ARBEITSAUFTRAG A:
Beantworte die folgenden Fragen zum Textabschnitt über den mongolischen Rechtskodex:
(i) Welches Amt erhielt der Tatare Šiggi-Quduqu?
(ii) Welchen Titel durfte der Herrscher als einzigen tragen?
(iii) Warum musste ein Postdienst eingerichtet werden?
ARBEITSAUFTRAG B:
Kannst du den Absatz im Textabschnitt über den mongolischen Rechtskodex, der mit „Im Vergleich zur früheren Lebensweise“ beginnt, als Stichpunktliste wiedergeben und dabei seine wesentlichen Fakten beibehalten?
ARBEITSAUFTRAG C:
Führe den Textabschnitt über den mongolischen Rechtskodex dort fort, wo er endet.
___ TEXTABSCHNITT
Dem Tataren Šiggi-Quduqu übertrug er das Amt eines Großrichters und die Aufgabe, „gerichtliche Entscheidungen und Urteile sowie die Verteilung der Völkerschaften unter die mongolischen Adligen in die ‚Blauen Hefte’ (kökö däbtär) einzutragen“. Dadurch entstand der mongolische Rechtskodex (yassaq). „Durch den yassaq legt[e] der Großkhan der zivilen Gesellschaft wie der Armee (sie vermischten sich übrigens) eine strenge, vom Himmel gewollte Disziplin auf.“[45] Der Kodex sah mit Tod für Mord, schweren Diebstahl, verabredete Lüge, Ehebruch, Sodomie, Hexerei, Unterschlagung allerdings auch recht drakonische Maßnahmen vor.[46] Der zivile und militärische Ungehorsam wurde den allgemeinen Rechtsverletzungen gleichgestellt. Ergänzt wurde er durch Dschingis Khans Edikte. Offenbar hat die Androhung von harten Strafen nicht seine Absicht verfehlt, wenn man dem Franziskaner Johann von Carpini Glauben schenkt, der vermerkte:

„Die Tartaren [d.h. die Mongolen] sind das gehorsamste Volk der Erde gegenüber ihren Führern [...] sie verehren sie unendlich und sagen ihnen niemals eine Lüge. Es gibt bei ihnen keinen Streit, keine Meinungsverschiedenheiten, keine Morde [...]“.[47]

Grousset folgt dieser Beschreibung und betont, „welch tiefe Wandlung der yassaq Dschingis Khans in der mongolischen Gesellschaft herbeigeführt hat.“[48] Doch nicht nur das Leben der Untertanen wurde geregelt. Auch dem Herrscher war es verboten, andere Titel zu tragen als Khan, Krieger, die jünger als 20 Jahre waren, zu verpflichten, und sich am Erbe seiner Untertanen zu vergreifen.[49]

Im Vergleich zur früheren Lebensweise eroberte sich der Staat immer weitere Bereiche und überzog sie mit seiner Verwaltungstätigkeit. Es musste ein Postdienst eingerichtet werden, weil sich die alten Methoden (Nachrichtenübertragung durch den Abschuss von verschiedenfarbigen Pfeilen) als nicht mehr ausreichend erwiesen.[50] Die Handelswege wurden nun kontrolliert und auch der Trunksucht der Bevölkerung versuchte man entgegenzuwirken. „Die Yassa schloß die Mongolen zu einer beaufsichtigten Einheit zusammen, indem sie alle Funktionen und Pflichten regelte.“[51]

[41] Vgl. Grousset, S. 308.
______
___ BEREITGESTELLTE EINTRÄGE
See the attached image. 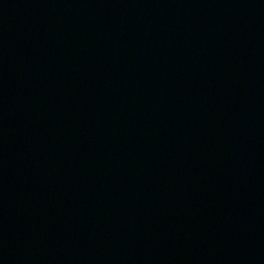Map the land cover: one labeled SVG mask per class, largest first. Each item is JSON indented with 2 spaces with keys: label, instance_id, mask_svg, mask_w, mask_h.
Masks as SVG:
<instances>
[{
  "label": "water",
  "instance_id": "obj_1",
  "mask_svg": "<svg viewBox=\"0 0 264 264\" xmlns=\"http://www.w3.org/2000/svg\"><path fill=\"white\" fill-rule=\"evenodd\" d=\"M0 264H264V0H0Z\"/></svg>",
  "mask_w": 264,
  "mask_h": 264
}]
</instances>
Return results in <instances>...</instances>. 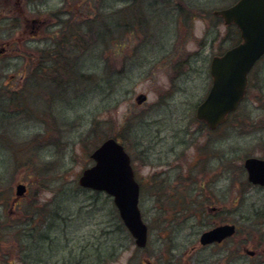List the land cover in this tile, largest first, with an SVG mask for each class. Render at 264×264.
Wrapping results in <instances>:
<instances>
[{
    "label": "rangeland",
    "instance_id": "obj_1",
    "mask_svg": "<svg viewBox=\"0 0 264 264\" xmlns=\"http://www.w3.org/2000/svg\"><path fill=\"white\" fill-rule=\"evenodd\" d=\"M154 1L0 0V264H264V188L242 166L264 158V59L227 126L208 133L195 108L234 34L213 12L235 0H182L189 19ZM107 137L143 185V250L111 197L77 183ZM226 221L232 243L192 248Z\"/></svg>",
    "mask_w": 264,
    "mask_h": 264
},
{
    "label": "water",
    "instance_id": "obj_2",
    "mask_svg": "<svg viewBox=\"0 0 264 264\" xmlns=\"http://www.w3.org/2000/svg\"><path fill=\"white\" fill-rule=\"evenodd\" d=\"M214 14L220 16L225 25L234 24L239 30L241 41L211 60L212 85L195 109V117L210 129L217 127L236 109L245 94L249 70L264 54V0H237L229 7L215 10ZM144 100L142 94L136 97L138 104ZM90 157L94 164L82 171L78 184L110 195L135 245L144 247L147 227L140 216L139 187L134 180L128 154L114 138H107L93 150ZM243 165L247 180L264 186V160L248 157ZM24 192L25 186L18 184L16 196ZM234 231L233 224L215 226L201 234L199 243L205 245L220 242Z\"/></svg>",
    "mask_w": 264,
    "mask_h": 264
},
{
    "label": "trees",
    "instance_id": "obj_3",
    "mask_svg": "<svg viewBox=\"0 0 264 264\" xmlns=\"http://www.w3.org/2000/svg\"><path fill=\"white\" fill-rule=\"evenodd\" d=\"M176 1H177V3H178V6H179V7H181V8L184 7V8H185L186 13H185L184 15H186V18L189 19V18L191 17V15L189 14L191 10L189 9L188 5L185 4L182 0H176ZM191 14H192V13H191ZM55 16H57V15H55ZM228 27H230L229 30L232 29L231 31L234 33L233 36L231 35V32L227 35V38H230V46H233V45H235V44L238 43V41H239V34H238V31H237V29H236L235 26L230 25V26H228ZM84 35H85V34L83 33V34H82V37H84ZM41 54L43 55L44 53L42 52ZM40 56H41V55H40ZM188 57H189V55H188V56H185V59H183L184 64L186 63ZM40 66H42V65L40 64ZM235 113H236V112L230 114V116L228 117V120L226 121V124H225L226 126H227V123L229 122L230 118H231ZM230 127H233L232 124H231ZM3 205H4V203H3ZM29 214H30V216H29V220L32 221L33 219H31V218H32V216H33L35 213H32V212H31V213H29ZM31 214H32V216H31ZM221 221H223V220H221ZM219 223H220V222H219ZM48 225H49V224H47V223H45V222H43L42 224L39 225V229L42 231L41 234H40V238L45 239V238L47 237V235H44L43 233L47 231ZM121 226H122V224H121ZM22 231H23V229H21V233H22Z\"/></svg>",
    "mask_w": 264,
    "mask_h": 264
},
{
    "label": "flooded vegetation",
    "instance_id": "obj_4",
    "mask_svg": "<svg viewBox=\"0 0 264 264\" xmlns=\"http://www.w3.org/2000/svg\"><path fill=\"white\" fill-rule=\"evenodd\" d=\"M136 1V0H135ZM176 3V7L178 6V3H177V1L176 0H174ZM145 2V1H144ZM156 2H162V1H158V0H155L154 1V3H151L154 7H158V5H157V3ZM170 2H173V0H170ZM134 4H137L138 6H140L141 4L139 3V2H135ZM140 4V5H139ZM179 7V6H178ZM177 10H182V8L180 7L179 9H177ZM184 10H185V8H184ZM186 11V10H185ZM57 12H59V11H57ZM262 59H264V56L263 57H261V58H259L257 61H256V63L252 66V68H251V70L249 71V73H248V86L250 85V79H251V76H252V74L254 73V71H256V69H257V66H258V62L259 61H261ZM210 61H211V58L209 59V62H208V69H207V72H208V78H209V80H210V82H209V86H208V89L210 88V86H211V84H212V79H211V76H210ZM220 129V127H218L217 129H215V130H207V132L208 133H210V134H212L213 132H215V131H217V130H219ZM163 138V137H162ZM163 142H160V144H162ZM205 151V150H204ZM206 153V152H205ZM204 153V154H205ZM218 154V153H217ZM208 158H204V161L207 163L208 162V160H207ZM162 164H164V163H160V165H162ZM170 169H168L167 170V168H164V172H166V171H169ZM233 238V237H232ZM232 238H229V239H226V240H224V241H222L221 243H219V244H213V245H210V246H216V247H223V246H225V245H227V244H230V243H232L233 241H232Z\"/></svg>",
______
ANTWORT A:
(i) Das Amt eines Großrichters.
(ii) Den Titel Khan.
(iii) Die alten Methoden der Nachrichtenübertragung reichten nicht mehr aus. Dazu gehörte der Abschuss verschiedenfarbiger Pfeile.

ANTWORT B:
- Der Staat dehnte seine Verwaltungstätigkeit auf immer weitere Bereiche aus.
- Es wurde ein Postdienst eingerichtet, weil die Nachrichtenübertragung durch verschiedenfarbige Pfeile nicht mehr ausreichte.
- Die Handelswege wurden kontrolliert.
- Man versuchte, der Trunksucht der Bevölkerung entgegenzuwirken.
- Die Yassa regelte alle Funktionen und Pflichten und schloss die Mongolen so zu einer beaufsichtigten Einheit zusammen.

ANTWORT C:
[42] Dass diese Kanzlei wirklich die ihr zugetragenen Aufgaben ausführte, bezeugen mehrere Schriftdokumente, u.a. auch das Zeugnis für einen verdienten Bogenschützen, das auf einen Stein geschrieben wurde (vgl. Neumann-Hoditz, S. 56).

[43] Vgl. Brent, S. 43.

[44] Vgl. Ratchnevsky, S. 86.

[45] Grousset, S. 308f.

[46] Vgl. Neumann-Hoditz, S. 58.

[47] Zitiert nach Grousset, S. 309.

[48] Grousset, S. 309f. U.a. gab es keine Kleinkriege mehr und keine plötzlichen Überfälle auf die Nachbarn. Streitigkeiten wurden nicht mehr durch Waffengewalt entschieden, sondern durch die Anwendung der Gesetze.

[49] Vgl. Brent, S. 45.

[50] Vgl. Brent, S. 31f. Brent liefert auch eine ausführliche Beschreibung des Systems der neuen reitenden Boten, der ‚Pfeilreiter’.

[51] Brent, S. 45.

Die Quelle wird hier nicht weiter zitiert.